Memang, Mama tak lagi seideal dulu. Masakannya sering tersita waktu untuk berdagang kelontong dan bekerja membersihkan rumah. Mencuci piring, baju, lantai. Menjemur, menyapu, berdagang. Menimbang minyak, gula, telor. Untuk dijual. Berbelanja ke pasar untuk keperluan warung dan anak-anaknya. Sesekali beliau juga harus kerepotan mengatasi banjir yang tak segan memasuki rumah bila hujan deras basahi bumi. Dan untuk mengganti semua itu, Mama hanya sempat tidur siang. Itupun cuma sebentar. Semua dilakukannya sendirian sepanjang hari. Habis mau bagaimana lagi? Tiga anaknya (termasuk aku) sudah bekerja semua. Pagi sudah pergi kerja, kembali menjelang senja (bahkan malam). Kalau dulu, ketika dua dari tiga anaknya menganggur, beliau masih bisa terbantu.
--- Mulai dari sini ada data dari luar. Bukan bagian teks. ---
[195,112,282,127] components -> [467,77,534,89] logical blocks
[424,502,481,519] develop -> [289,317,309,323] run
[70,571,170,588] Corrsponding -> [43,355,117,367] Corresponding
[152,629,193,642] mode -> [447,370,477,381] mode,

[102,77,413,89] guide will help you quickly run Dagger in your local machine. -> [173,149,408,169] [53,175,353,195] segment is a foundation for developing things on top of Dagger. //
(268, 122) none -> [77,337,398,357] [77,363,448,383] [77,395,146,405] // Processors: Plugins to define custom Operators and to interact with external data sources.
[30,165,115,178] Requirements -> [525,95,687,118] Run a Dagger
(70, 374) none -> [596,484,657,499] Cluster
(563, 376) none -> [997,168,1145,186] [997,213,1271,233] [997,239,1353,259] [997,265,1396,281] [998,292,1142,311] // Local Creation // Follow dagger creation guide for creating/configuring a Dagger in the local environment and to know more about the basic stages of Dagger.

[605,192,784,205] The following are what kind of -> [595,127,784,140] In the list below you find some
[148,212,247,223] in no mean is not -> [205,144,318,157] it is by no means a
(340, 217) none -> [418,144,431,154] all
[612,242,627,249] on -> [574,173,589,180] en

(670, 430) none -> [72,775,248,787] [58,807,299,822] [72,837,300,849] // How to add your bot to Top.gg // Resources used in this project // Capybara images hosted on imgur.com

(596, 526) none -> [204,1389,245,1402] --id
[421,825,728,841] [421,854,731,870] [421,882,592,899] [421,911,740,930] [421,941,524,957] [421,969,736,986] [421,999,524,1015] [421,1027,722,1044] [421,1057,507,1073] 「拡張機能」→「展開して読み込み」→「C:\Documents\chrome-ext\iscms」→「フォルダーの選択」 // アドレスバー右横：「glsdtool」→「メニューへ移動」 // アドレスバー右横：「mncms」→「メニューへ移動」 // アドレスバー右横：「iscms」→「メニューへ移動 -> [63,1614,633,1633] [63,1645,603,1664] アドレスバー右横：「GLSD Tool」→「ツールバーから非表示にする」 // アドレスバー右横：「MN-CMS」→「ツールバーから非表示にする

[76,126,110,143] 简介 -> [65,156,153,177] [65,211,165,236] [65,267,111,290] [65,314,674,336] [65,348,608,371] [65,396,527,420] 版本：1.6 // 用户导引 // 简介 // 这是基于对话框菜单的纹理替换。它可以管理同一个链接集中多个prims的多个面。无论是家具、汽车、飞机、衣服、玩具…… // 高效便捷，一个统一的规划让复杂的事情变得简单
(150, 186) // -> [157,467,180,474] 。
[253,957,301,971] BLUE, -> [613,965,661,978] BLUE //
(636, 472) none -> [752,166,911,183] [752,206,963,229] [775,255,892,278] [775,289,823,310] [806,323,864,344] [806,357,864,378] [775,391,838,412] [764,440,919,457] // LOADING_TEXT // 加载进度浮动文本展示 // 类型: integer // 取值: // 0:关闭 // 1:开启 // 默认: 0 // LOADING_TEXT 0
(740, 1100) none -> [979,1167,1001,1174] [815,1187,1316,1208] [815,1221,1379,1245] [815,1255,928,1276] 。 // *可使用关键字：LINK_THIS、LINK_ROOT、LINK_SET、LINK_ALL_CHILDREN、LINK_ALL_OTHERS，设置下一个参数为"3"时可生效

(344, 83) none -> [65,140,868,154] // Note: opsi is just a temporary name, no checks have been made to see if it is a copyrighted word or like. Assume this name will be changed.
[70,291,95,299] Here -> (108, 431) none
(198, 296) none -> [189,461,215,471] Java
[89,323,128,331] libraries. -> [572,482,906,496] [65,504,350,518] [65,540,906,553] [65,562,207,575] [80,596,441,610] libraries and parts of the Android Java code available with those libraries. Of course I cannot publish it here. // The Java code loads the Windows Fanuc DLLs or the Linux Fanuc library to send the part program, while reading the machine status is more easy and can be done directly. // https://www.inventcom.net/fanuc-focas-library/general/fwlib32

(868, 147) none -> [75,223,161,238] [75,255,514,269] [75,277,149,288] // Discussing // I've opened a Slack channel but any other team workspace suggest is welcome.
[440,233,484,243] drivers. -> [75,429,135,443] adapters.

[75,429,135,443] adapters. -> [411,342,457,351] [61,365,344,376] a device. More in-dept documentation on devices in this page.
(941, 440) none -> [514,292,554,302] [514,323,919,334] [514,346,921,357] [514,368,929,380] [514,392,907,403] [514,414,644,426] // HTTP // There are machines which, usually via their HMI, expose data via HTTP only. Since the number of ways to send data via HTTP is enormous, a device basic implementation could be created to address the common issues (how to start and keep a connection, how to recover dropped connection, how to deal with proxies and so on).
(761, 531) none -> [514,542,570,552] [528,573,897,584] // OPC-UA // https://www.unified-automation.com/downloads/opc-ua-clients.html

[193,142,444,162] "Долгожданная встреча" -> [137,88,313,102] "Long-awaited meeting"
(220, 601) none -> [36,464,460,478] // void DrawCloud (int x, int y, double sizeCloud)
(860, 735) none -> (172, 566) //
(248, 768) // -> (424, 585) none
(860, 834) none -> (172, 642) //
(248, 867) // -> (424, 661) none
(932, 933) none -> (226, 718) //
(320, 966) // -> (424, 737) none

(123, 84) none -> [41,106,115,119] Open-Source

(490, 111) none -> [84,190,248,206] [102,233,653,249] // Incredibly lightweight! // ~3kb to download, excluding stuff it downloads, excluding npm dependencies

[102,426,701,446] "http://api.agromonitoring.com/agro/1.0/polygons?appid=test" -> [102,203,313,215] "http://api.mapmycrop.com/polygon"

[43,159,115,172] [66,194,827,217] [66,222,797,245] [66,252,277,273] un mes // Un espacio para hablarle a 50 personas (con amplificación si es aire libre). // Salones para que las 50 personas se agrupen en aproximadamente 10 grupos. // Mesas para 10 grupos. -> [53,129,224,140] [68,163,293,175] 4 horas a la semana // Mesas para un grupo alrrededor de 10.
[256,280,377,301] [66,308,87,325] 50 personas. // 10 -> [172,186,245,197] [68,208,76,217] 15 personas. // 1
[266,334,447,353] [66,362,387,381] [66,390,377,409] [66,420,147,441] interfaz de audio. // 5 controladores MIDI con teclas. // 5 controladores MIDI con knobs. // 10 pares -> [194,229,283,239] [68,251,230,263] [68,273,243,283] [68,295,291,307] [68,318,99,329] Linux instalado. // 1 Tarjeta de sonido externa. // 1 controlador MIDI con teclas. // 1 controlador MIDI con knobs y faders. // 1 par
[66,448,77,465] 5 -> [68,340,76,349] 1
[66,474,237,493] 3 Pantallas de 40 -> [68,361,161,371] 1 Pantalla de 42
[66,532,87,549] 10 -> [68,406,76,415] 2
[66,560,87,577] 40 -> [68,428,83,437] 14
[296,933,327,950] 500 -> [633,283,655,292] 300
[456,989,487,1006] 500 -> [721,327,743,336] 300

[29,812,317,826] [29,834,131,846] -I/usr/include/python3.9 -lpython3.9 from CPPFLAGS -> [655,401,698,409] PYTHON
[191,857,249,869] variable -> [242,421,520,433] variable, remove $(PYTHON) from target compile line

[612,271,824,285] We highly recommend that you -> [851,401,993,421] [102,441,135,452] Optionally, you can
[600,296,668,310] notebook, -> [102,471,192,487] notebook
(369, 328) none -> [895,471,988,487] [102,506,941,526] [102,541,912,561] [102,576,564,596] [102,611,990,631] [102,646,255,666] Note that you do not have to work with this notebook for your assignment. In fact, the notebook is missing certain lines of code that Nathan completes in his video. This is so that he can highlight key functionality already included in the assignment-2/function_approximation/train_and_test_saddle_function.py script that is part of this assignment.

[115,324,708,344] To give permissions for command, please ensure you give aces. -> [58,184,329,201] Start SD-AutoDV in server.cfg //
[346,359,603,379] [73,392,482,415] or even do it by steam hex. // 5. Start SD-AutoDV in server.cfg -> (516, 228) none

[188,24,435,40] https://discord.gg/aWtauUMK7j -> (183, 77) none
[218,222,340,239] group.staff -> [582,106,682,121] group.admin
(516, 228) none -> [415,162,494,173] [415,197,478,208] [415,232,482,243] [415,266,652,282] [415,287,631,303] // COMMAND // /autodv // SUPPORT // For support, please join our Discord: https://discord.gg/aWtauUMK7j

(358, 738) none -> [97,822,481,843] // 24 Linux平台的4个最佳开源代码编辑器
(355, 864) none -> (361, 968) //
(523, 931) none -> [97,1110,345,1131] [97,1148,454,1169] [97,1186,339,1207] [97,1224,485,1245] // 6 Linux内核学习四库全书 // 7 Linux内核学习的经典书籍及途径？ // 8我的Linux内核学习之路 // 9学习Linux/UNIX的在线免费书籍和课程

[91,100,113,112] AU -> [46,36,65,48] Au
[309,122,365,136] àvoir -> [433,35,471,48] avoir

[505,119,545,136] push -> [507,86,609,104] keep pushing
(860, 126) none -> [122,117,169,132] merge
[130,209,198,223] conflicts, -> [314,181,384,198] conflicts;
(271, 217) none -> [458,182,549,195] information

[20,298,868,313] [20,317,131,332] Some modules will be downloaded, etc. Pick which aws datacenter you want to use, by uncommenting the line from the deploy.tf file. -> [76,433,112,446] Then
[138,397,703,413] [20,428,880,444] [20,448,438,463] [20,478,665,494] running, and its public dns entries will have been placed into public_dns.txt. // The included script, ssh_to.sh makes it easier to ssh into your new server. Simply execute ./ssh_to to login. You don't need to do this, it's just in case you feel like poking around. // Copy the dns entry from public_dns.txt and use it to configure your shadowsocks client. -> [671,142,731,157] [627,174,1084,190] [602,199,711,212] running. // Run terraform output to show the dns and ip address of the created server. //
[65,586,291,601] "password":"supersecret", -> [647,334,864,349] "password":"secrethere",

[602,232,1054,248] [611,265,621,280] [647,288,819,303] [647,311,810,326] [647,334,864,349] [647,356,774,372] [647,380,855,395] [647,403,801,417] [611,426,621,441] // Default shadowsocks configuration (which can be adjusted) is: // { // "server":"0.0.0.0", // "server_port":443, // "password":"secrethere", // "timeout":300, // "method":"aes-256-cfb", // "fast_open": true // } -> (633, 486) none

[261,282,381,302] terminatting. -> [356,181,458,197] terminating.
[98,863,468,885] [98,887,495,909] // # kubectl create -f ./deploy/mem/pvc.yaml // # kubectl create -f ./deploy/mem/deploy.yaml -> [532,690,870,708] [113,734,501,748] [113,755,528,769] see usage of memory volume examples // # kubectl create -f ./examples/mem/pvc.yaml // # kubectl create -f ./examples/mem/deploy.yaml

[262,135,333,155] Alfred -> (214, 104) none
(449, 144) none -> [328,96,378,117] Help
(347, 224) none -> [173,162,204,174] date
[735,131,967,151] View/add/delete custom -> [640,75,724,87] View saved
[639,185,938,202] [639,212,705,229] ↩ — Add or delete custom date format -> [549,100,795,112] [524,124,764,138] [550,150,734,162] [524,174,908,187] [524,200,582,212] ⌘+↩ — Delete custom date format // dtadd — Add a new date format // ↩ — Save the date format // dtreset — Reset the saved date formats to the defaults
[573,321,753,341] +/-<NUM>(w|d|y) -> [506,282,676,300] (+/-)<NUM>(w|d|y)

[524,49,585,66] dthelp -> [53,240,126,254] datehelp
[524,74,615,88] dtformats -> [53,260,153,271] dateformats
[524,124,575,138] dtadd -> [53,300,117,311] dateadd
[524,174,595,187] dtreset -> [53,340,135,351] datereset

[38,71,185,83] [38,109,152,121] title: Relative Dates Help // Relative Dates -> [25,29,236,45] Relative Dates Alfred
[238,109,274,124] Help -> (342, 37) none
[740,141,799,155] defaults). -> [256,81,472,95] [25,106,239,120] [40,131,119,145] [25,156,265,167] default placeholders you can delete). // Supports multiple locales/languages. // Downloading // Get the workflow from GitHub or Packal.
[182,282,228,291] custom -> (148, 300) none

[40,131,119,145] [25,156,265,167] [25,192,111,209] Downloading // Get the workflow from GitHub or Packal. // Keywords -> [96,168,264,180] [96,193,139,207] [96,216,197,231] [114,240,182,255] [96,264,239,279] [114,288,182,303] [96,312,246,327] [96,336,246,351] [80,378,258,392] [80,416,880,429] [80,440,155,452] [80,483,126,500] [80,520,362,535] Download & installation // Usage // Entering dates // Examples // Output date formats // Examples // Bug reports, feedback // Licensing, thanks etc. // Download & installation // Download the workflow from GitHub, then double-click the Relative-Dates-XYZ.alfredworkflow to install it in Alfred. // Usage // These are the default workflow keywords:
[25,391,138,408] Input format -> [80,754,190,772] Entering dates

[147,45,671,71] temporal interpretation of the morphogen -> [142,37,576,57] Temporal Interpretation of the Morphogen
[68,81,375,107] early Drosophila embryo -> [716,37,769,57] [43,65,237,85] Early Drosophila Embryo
Kini..perutku kian lapar. Rintihannya, ratapannya, dan keluh kesahnya yang berkepanjangan adalah buah dari pohon rutinitas Mama yang padat. Sangat padat, hingga aku mesti menahan lapar, walau bukan sedang berpuasa.Tapi kalau ingat semua jasanya...
“Sa, ini mie-nya sudah matang. Pake nasi makannya, biar kenyang.” Beliau tersenyum. Jilbab putih mirip kepunyaan Sulis (Hadad Alwi) itu masih lekat di kepalanya. Badannya letih, tapi tetap sempat memasakkan sepiring mie goreng instant untuk perut si bungsu yang lapar.
“Terima kasih, ya, Ma.” aku tak tahu harus berkata apalagi. Terlalu kagum. Terlalu haru.